How do you Cook, Chill, and Slice New York Strip Steaks?!

Question: How do you Cook, Chill, and Slice New York Strip Steaks?
I have looked online and can only find recipes to do this to sirloin or other large cuts. I have 3 nice sized New York Strip steaks: I have been marinating them in red wine, garlic, and other spices for several hours. I want to cook them, and serve them cold and sliced. Ideally, they would have a nice flavor of spices coating the outside and be medium/ medium rare on the inside. I don't have a grill but I have a pan to sear, an oven, and a George Forman grill. Any suggestions?


What a great idea! You can cook NYSS the same way as any steak. I would suggest using a grill pan, or one that you can get very hot (possibly cast iron) and quickly sear the steaks on both sides. If you put them in the oven (making sure your pan is oven safe) to finish cooking, you'll be able to control how rare or medium they are by the time kept in the oven and how thick the individual steaks are. They have such a wonderful, natural flavor, I personally don't think it will be necessary to coat the outside with spices - most especially since you have been marinating them. I'd let their enhanced, natural flavor shine through. Served with a room temperature Bearnaise sauce - yum.
Good Luck and I hope this helps.

I'm a professional baker.

I prefer a good steak grilled un-marinated with only a few seasonings. Salt, pepper and a little garlic cooked in butter or on a charcoal grill.
Steaks don't taste very good cold so I'm not sure why you want to serve them this way.
You can cook them in a cast iron skillet or a non stick pan. Don't over cook the steaks and let them rest for about 5 minutes after you take them off the heat.
Fry or grill about 6-8 minutes on each size.
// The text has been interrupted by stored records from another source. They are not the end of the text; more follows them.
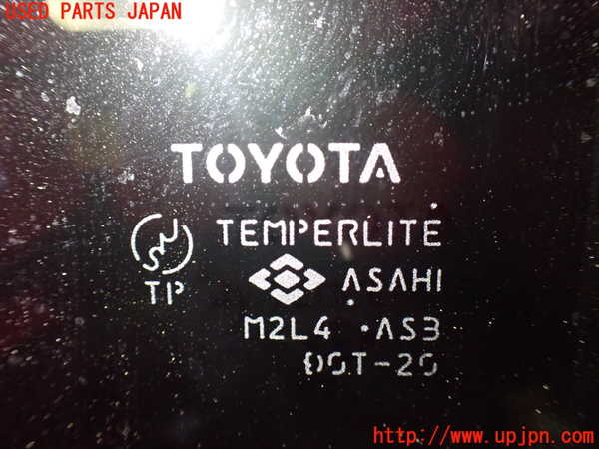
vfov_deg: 46.8
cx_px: 300
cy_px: 224
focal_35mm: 30
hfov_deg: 60.0
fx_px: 519
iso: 1000
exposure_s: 1/30
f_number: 2.3
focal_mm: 5.4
Well it sounds like you already know what to do. Just cook them, I would sear them in a pan, till they are medium to medium rare. When they are done, let them cool down to room temp., then put them in the fridge. They will be easy to slice after they are cold and letting them rest first before cutting them will help them to retain their juices, so they will not be dry!

Either broil them in the oven or use the GF grill. The searing pan will create too much smoke in your kitchen, especially with marinated meats. Cool the steaks when cooked, and slice to desired thickness across the grain.


They will have the "nice flavor..." cook them on on the Foreman. As for slicing, easy, across as in lengthwise. Chilling- ever hear of the fridge?